Task requirements: Look through the listing below and write out exactly the lines from the line with "thumb tip: (194, 145)" to the line with "pinky pip: (322, 18)", both included, and no others.

Task inputs:

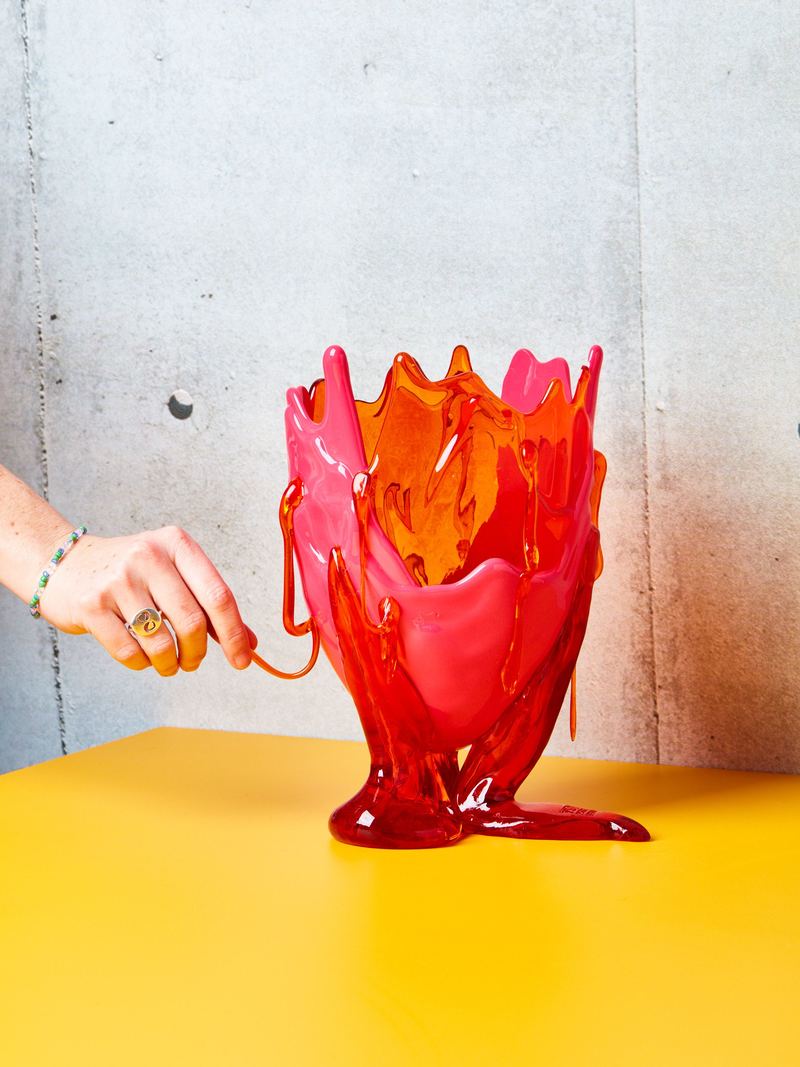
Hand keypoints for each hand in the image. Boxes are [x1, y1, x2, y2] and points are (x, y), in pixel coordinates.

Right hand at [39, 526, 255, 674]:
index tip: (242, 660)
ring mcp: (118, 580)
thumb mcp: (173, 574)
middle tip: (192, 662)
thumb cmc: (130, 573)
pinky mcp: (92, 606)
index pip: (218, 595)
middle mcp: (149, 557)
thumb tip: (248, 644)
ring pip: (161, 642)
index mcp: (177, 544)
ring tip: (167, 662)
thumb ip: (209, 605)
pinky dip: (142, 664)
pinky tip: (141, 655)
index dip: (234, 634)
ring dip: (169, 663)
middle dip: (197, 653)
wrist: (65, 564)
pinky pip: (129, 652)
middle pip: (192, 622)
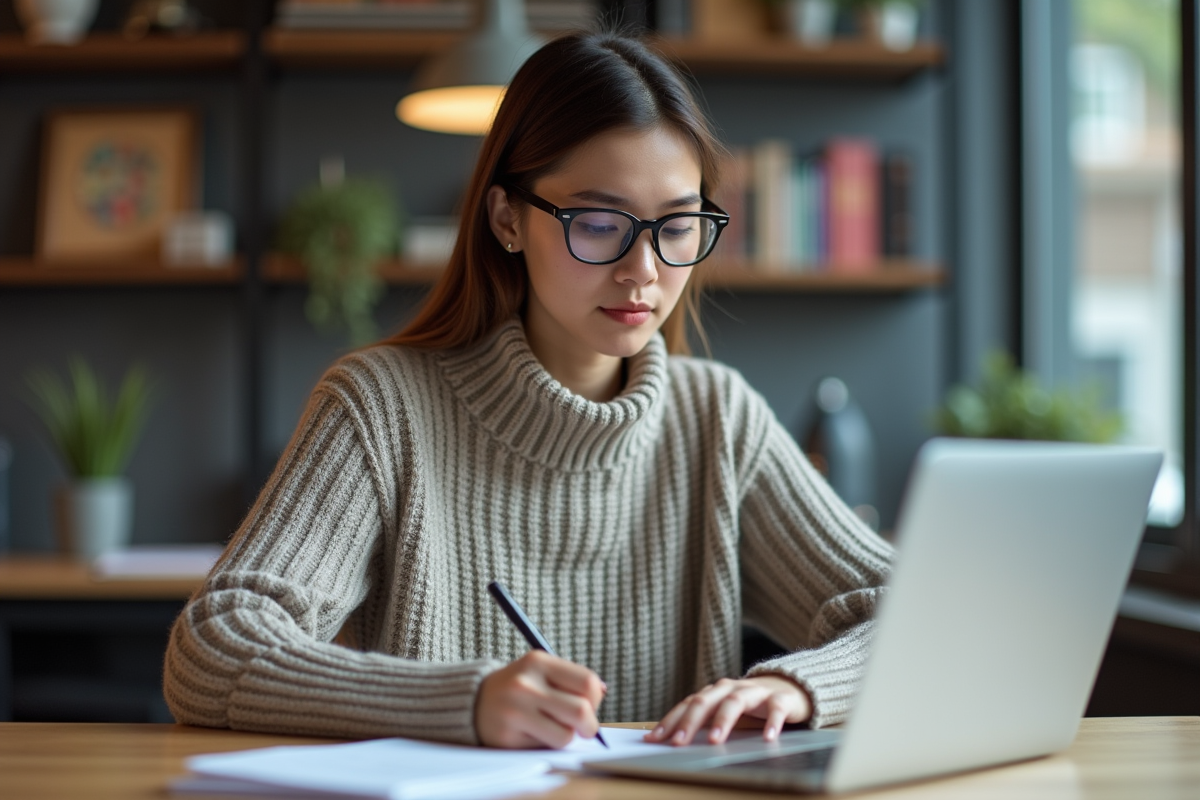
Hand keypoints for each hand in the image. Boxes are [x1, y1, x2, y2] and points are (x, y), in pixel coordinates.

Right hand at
==
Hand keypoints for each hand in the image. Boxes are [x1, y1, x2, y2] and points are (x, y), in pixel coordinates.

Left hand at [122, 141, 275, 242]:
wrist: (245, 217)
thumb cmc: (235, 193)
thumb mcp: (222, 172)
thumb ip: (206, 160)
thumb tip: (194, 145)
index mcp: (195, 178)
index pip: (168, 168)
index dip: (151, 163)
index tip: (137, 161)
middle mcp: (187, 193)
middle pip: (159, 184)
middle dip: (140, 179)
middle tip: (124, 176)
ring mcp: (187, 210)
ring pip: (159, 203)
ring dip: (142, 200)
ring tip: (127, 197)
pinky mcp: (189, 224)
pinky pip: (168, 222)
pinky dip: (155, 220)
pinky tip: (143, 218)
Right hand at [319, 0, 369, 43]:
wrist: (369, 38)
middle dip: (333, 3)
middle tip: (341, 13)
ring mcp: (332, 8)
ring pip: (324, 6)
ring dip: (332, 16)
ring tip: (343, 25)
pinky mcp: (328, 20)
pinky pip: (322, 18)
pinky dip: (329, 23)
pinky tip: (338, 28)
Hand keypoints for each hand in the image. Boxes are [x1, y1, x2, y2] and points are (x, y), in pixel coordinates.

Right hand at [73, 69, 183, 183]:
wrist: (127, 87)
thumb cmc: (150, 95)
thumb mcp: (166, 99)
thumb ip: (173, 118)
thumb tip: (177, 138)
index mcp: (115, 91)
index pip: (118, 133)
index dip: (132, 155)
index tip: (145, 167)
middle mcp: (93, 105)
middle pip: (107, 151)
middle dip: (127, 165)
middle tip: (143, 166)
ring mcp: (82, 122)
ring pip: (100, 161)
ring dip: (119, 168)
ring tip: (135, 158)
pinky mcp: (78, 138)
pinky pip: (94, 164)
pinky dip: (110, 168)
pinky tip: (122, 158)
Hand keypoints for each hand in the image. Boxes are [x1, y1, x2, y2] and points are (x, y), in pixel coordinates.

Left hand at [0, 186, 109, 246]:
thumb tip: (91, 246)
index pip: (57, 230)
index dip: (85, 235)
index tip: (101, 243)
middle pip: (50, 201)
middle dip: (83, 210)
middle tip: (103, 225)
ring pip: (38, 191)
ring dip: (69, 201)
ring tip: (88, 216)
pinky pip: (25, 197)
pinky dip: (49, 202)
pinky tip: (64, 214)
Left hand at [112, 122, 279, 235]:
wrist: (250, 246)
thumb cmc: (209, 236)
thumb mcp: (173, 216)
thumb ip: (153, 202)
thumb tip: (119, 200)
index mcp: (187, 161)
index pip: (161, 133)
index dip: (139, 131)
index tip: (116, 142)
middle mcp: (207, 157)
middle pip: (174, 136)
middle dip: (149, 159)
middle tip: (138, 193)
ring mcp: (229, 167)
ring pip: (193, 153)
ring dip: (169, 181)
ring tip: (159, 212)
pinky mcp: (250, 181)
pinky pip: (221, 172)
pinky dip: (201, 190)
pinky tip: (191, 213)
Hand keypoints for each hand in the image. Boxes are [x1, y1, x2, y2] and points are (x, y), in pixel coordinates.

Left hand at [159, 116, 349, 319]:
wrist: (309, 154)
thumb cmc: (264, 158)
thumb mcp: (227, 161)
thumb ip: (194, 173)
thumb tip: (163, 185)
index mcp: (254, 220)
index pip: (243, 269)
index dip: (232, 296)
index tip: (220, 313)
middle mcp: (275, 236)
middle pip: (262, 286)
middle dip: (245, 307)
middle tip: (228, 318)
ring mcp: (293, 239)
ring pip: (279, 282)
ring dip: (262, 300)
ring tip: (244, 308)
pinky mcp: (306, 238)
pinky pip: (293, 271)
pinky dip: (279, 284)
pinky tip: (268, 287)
...
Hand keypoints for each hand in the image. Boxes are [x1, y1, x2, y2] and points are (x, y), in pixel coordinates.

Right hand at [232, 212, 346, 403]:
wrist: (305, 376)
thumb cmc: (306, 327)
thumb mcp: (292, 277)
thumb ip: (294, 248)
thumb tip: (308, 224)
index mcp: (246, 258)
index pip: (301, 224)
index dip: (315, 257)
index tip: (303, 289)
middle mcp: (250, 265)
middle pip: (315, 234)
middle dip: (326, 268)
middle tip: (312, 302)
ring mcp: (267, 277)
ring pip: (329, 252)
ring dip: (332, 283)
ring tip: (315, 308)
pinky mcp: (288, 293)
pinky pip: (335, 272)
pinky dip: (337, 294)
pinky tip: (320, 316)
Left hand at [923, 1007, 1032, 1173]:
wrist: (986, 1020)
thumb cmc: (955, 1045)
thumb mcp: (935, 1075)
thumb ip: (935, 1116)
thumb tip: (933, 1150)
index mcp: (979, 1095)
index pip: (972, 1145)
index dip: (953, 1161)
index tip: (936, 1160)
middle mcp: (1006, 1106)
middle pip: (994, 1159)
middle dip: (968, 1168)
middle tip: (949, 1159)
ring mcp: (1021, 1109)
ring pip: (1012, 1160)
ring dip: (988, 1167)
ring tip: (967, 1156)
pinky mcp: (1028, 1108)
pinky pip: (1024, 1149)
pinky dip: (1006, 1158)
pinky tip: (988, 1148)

Task response:
thumb tip: (194, 145)
index mcp: (195, 178)
index pip: (168, 168)
index dip: (151, 163)
index tip: (137, 161)
middle mcp: (187, 193)
middle pip: (159, 184)
middle dip: (140, 179)
middle tip: (124, 176)
ring mcp: (187, 210)
ring pip: (159, 203)
ring dip: (142, 200)
ring tip: (127, 197)
pinky mcp: (189, 224)
pinky pip: (168, 222)
pinky dip: (155, 220)
pinky tip: (143, 218)
Right hand at [319, 0, 369, 43]:
wrist: (369, 38)
middle dip: (333, 3)
middle tip: (341, 13)
ring mcp: (332, 8)
ring pip: (324, 6)
ring dip: (332, 16)
ring tip: (343, 25)
pinky mcp: (328, 20)
pinky pip: (322, 18)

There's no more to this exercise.